Copy the entries' text word for word, beginning at the line that contains "bobinado con alambre" and ending after the line that contains "Llave de encendido". Include both of those lines.

[Source records]
----
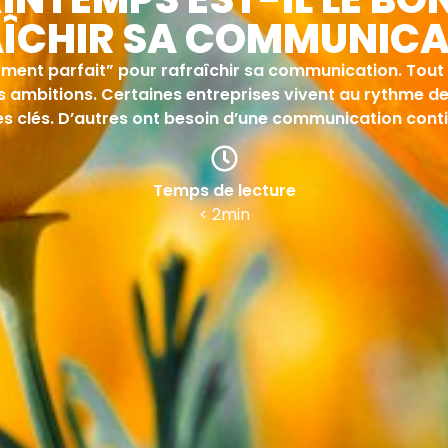
ÎCHIR SA COMMUNICA
moment parfait” pour rafraîchir sa communication. Tou
os ambitions. Certaines entreprises vivent au rythme d
s clés. D’autres ont besoin d’une communication contin
Temps de lecture
< 2min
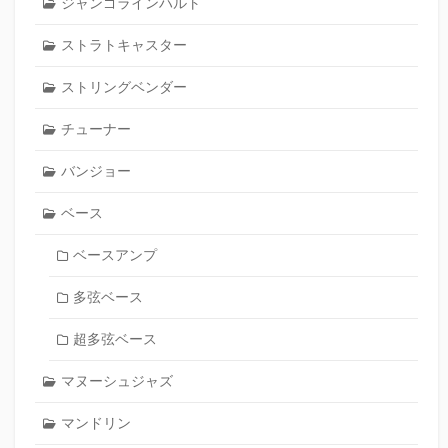
ジャンゴラインハルト
ストラトキャスター
ストリングベンダー
チューナー
バンジョー
ベース
ベースアンプ
多弦ベース
超多弦ベース
マヌーシュジャズ
マンドリン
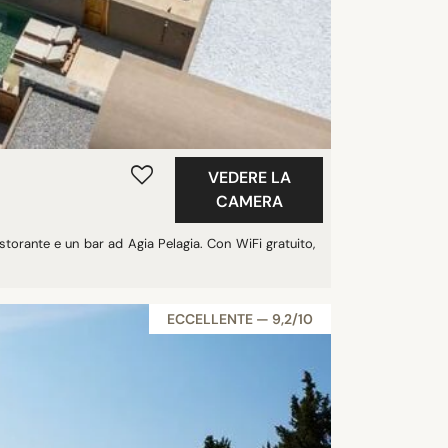
VEDERE LA
CAMERA
storante e un bar ad Agia Pelagia. Con WiFi gratuito,
ECCELLENTE — 9,2/10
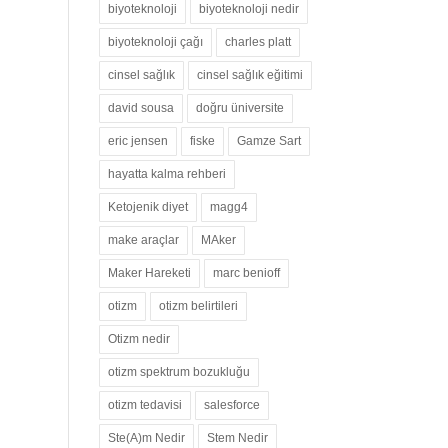
biyoteknoloji
biyoteknoloji nedir
biyoteknoloji çağı
charles platt
cinsel sağlık
cinsel sağlık eğitimi
david sousa
doğru üniversite
eric jensen
fiske
Gamze Sart
hayatta kalma rehberi
Ketojenik diyet
magg4
make araçlar
MAker
Maker Hareketi
marc benioff
otizm
otizm belirtileri
Otizm nedir
otizm spektrum bozukluğu
otizm tedavisi
salesforce
Ste(A)m Nedir
Stem Nedir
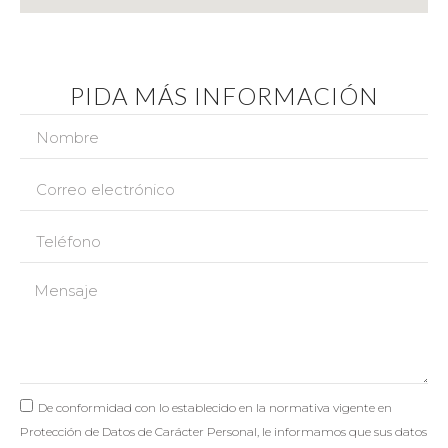
PIDA MÁS INFORMACIÓN
De conformidad con lo establecido en la normativa vigente en
Protección de Datos de Carácter Personal, le informamos que sus datos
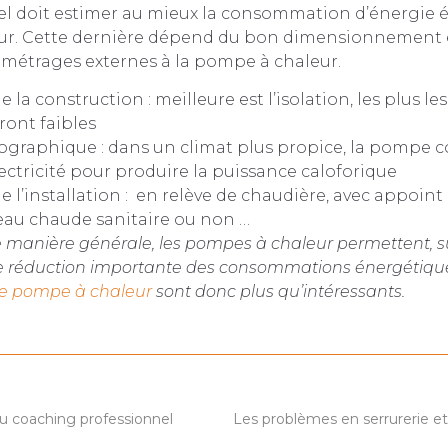
el doit estimer au mieux la consommation d’énergie é
r. Cette dernière dépend du bon dimensionnement 
étrages externes à la pompe à chaleur.
e la construction : meilleure est l’isolation, les plus l
ront faibles
éographique : dans un climat plus propice, la pompe
ectricité pour produire la puissance caloforique
e l’installation : en relève de chaudière, avec appoint
eau chaude sanitaire ou non …
de manière générale, les pompes à chaleur permettent, su
ne réduction importante des consommations énergétique
e pompe à chaleur
sont donc plus qu’intéressants.
u coaching professionnel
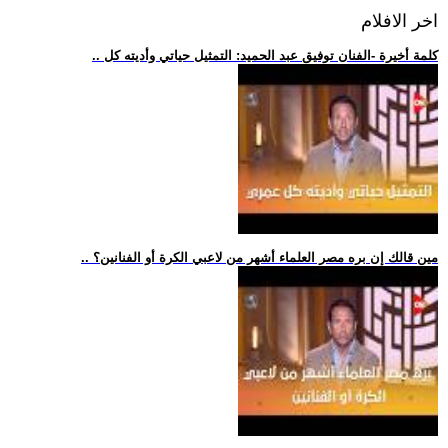
اخر الافلام
.. كلمة أخيرة -الفنان توفيق عبد الحميد: التمثيل حياتي وأديته كل
.. مين قالك إن بره مصر العلماء أشهر من لاعبي الكرة أو الفنانين؟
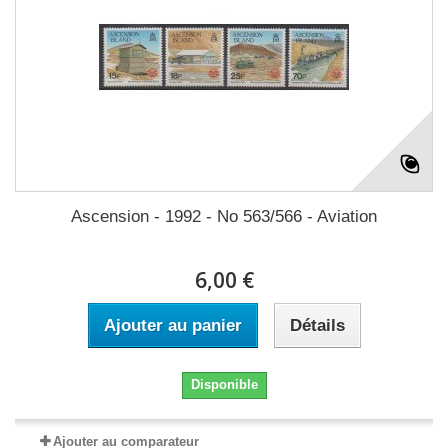
Ascension - 1992 - No 563/566 - Aviation
6,00 €
Ajouter au panier
Détails
Disponible
Ajouter au comparateur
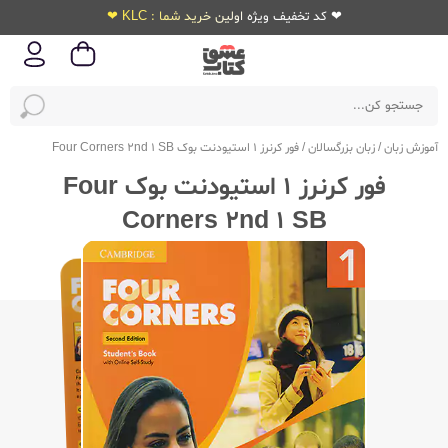
❤ کد تخفیف ویژه اولین خرید شما : KLC ❤
آموزش زبان
/
زبان بزرگسالان
/
فور کرنرز 1 استیودنت بوک Four Corners 2nd 1 SB
فور کرنرز 1 استیودنت بوک Four
Corners 2nd 1 SB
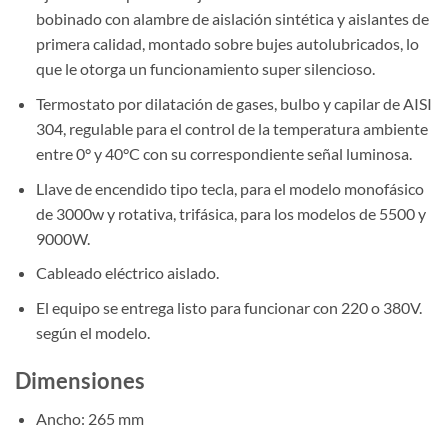
bobinado con alambre de aislación sintética y aislantes de
primera calidad, montado sobre bujes autolubricados, lo
que le otorga un funcionamiento super silencioso.
Termostato por dilatación de gases, bulbo y capilar de AISI
304, regulable para el control de la temperatura ambiente
entre 0° y 40°C con su correspondiente señal luminosa.
Llave de encendido tipo tecla, para el modelo monofásico
de 3000w y rotativa, trifásica, para los modelos de 5500 y
9000W.
Cableado eléctrico aislado.
El equipo se entrega listo para funcionar con 220 o 380V.
según el modelo.
Dimensiones
Ancho: 265 mm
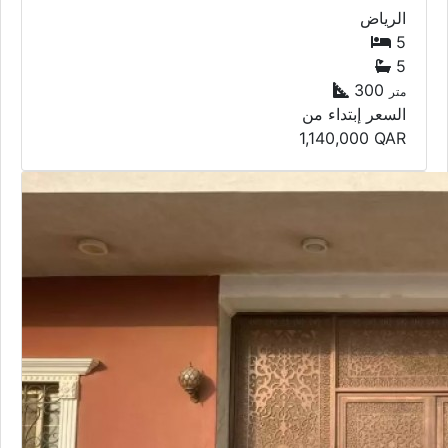
الرياض
5
5
300
متر
السعر إبتداء من
1,140,000
QAR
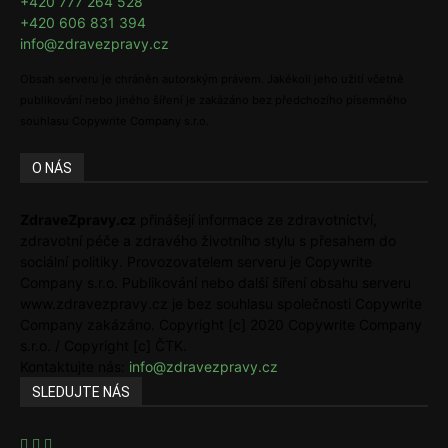
+420 777 264 528
+420 606 831 394
info@zdravezpravy.cz
Obsah serveru je chráněn autorským právem. Jakékoli jeho užití včetně
publikování nebo jiného šíření je zakázáno bez předchozího písemného
souhlasu Copywrite Company s.r.o.
O NÁS
ZdraveZpravy.cz
přinášejí informace ze zdravotnictví,
zdravotní péče a zdravého životního stylu s přesahem do
sociální politiky. Provozovatelem serveru je Copywrite
Company s.r.o. Publikování nebo další šíření obsahu serveru
www.zdravezpravy.cz je bez souhlasu společnosti Copywrite
Company zakázáno. Copyright [c] 2020 Copywrite Company
s.r.o. / Copyright [c] ČTK.
Kontaktujte nás:
info@zdravezpravy.cz
SLEDUJTE NÁS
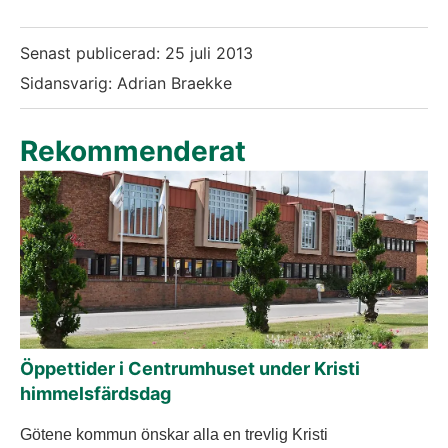
Senast publicerad:
25 juli 2013
Sidansvarig: Adrian Braekke
Rekommenderat
Öppettider i Centrumhuset under Kristi
himmelsfärdsdag
Götene kommun önskar alla en trevlig Kristi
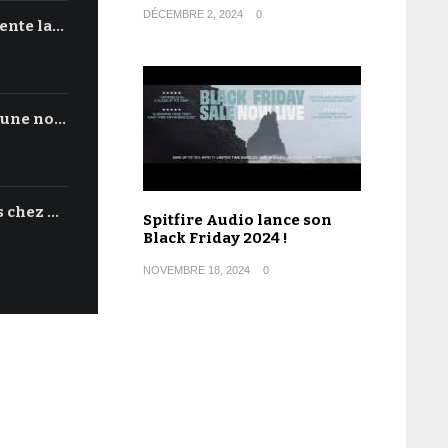
DÉCEMBRE 2, 2024
0
ente la…
'une no…
s chez …
Spitfire Audio lance son
Black Friday 2024 !
NOVEMBRE 18, 2024
0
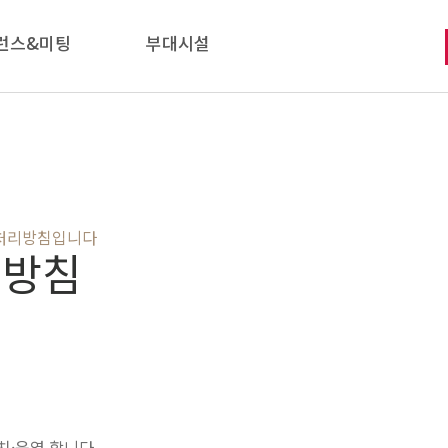
런스&미팅
부대시설
보처리방침입니다
리방침
치·운영 합니다.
----
▶ **Response to this exercise**
bobinado con alambre de aislación sintética y aislantes de
primera calidad, montado sobre bujes autolubricados, lo
que le otorga un funcionamiento super silencioso.
Termostato por dilatación de gases, bulbo y capilar de AISI
304, regulable para el control de la temperatura ambiente
entre 0° y 40°C con su correspondiente señal luminosa.
Llave de encendido tipo tecla, para el modelo monofásico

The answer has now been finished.